### Exercise prompt:
Extract all lines from the data beneath that include the word "left".

(The data)

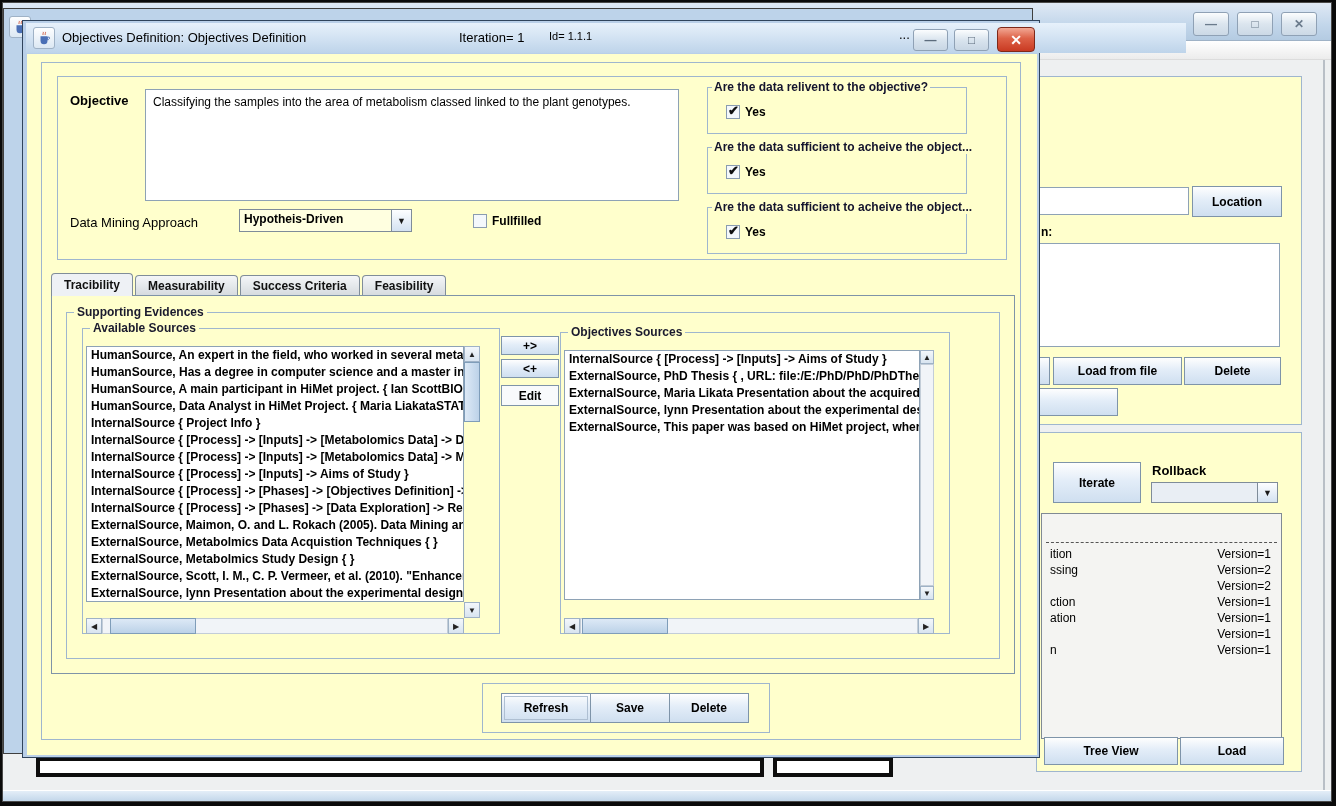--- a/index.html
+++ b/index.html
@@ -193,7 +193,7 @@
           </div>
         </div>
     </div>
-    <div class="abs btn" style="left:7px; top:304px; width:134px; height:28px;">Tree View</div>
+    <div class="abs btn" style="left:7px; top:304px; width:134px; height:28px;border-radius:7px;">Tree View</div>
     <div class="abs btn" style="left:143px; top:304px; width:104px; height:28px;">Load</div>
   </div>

(End The data)

### Completed exercise:
-    <div class="abs btn" style="left:7px; top:304px; width:134px; height:28px;">Tree View</div>
+    <div class="abs btn" style="left:7px; top:304px; width:134px; height:28px;border-radius:7px;">Tree View</div>
     <div class="abs btn" style="left:143px; top:304px; width:104px; height:28px;">Load</div>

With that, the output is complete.